I’ve had friends say that I could turn anything into a spiritual practice, which might or might not have been meant as the compliment I took it as. I do not easily separate “spiritual” from “ordinary.” We don’t have spiritual portions of our lives and other portions, rather our lives are lived fully as creatures and whatever more than flesh that you want to call us (spirit, soul, thought, or whatever works for you.)
I grew up with a garden, though at the time I loathed it. It was a 1/4 acre of vegetables that invariably meant work out in the hot sun when I wanted to be doing something fun instead. So it came as a surprise to both my parents and me when, as an adult, I discovered a love of gardening.
I don’t grow vegetables, but flowers and I’m probably more blasé about weeds than my Mother would like but it didn’t take me that long to realize that gardening was an important connection to the natural world.
For the purposes of this article gardening could be pots on an apartment balcony or a mini farm in the country. The size and scope of the garden isn’t important, nor is what sort of garden it is. From messy cottage gardens, to formal rose gardens, kitchen herb gardens and everything in between.
First and foremost a garden is one of those few practices that allows us to see both immediate results and long term growth (literally and figuratively) as the result of our labor; and as a result of absolutely nothing we could do.

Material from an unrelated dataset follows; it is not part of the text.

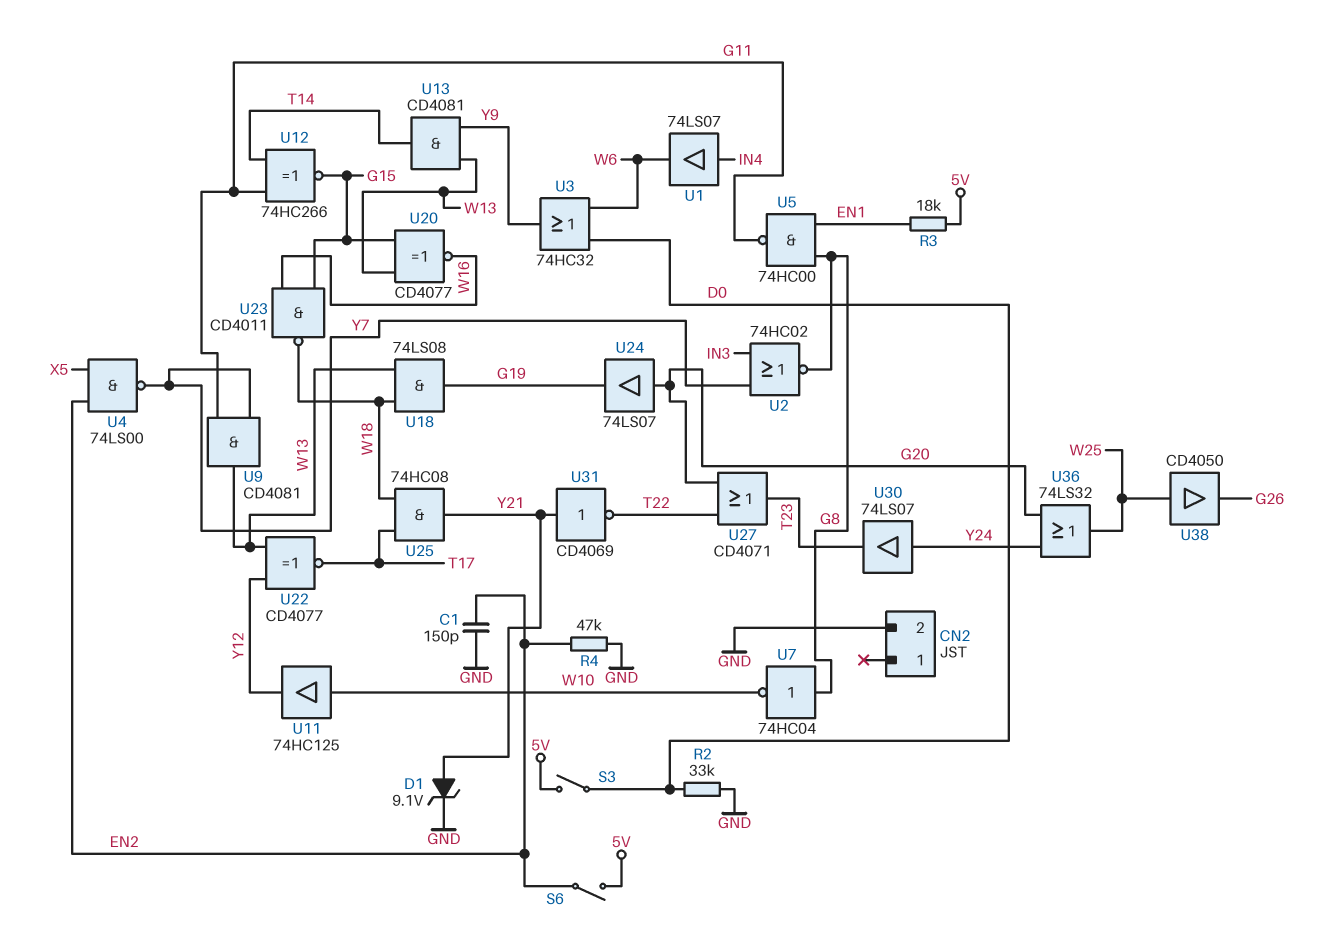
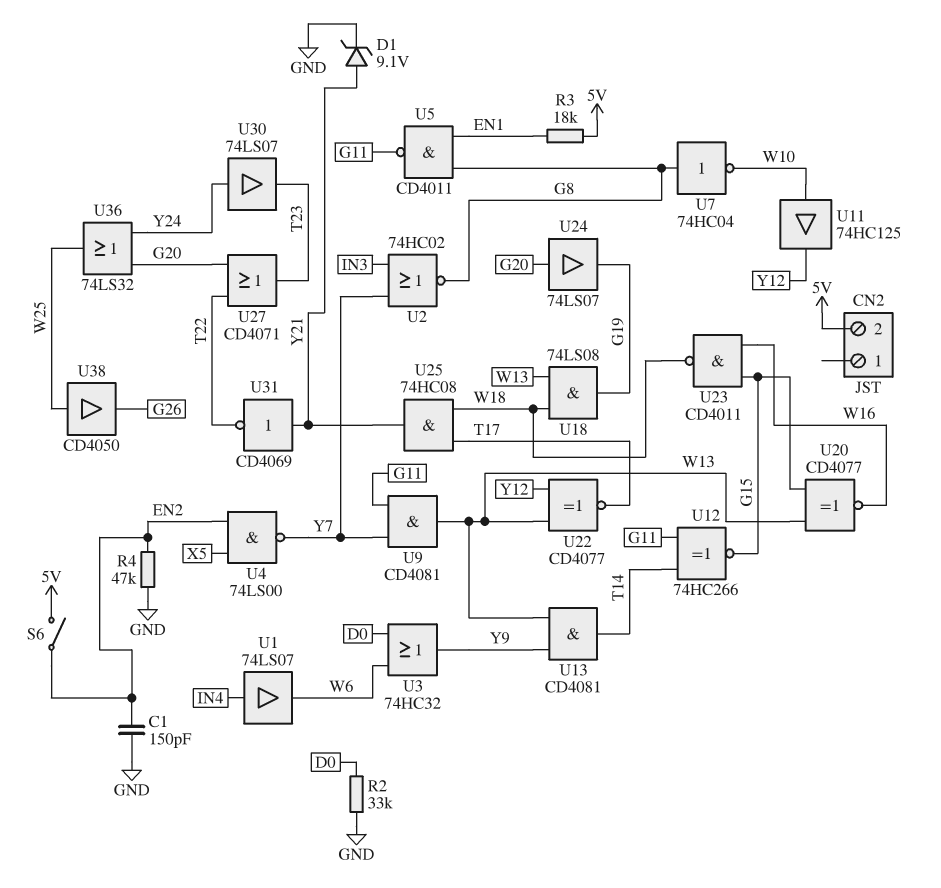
CN2 pin 2: GND -> 5V
S3: switch (5V, D0) -> none
U5: NAND 74HC00 (in EN1, in G8, out G11) -> NAND CD4011 (in EN1, in G8, out G11)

When you stick a seed or plant in the earth your ability to control that living thing’s fate mostly ends. Yes you can water, prune, and fertilize but the long and short of it is seeds sprout, plants grow, without our say so. Being a gardening means spending hours weeding and being able to see immediately the difference you have made. It also means planting a seed and walking away in hope.
Totally outside the supernatural side of spiritual practice part of what makes a spiritual practice spiritual for me is that in it I encounter that which is other, that which I cannot control but can hope to be in relationship with. I cannot control much of the natural world, but I can be in relationship with this place I live. I can tend a garden that excludes or welcomes wildlife, that improves and enriches the soil, that shelters native plants, that helps me grow closer and more familiar with my home.
When we leave behind our climate controlled homes and get down on our knees (or whatever posture you can assume) in the dirt and get our hands into the soil we change our relationship to that place we call home. We are immersed in our creatureliness, in the truth that we are part of something so much greater than ourselves.
In the early 2000s I bought a little old carpenter gothic house in Lapeer, Michigan. It sat on a huge double lot. Mostly it was lawn, with a few garden beds around the house all of which were covered in a thin layer of bark mulch over black landscaping plastic. Nothing grew in them.
But tucked into the back corner of the yard was an enormous antique rose bush that the neighbors claimed had been planted by the original owners in the 1800s. My first spring it drew a gallon of blood from me, but it also gave me thousands upon thousands of huge pink flowers packed with petals; and perfumes the whole neighborhood with fragrance.
To say I was in love would be putting things lightly. I became a gardener. But it was a long and painful slog to have a garden. I learned immediately that covering soil with plastic and walking away bad things. The soil beneath that plastic was completely devoid of moisture and hard as cement. I spent years ripping out the plastic and letting the soil breathe, letting moisture and my shovel slowly break up the rock hard soil.
Hardy plants, old garden roses, antique hydrangeas went in first and those blessed friends sent roots through soil like rock. I mulched and mulched and chipped away and slowly, together we transformed rock hard soil into healthy soft loam full of moisture, networked with beneficial fungus, and where everything I stuck into the ground flourished.
But I didn’t do it alone, that ancient rose showed me the way, the soil at her feet was still soft and workable (if you braved the thorns). She showed me how I could use her sisters to begin to change the soil, that weeds weren’t the enemy, sterility was. Neither were the thorns my enemy, my hurry was.
Caring for a garden (and being fed on beauty and fruit from it) has reminded me in a physical way how rooted I am in this world my tradition likes to denigrate and be suspicious of. Gardening is good corrective spiritual practice for those cultural teachings that would divorce us from the physical, that would tell us that the created world is bad, or would try to convince us we somehow do not need the plants and creatures that exist around us.
Gardening can be a powerful way to encounter the fullness of yourself as both a fleshy creature and more than, as a creature that also sees and appreciates beauty, that makes choices for the good of others, and that can cooperate with beings that aren’t even your same species.
For that alone gardening meets the requirements for an important spiritual practice. So say you all? Are you a gardener? Is it a practical thing for you or one that touches on the spiritual? Does it contribute to your well being? Does it help you get to know the place you live better?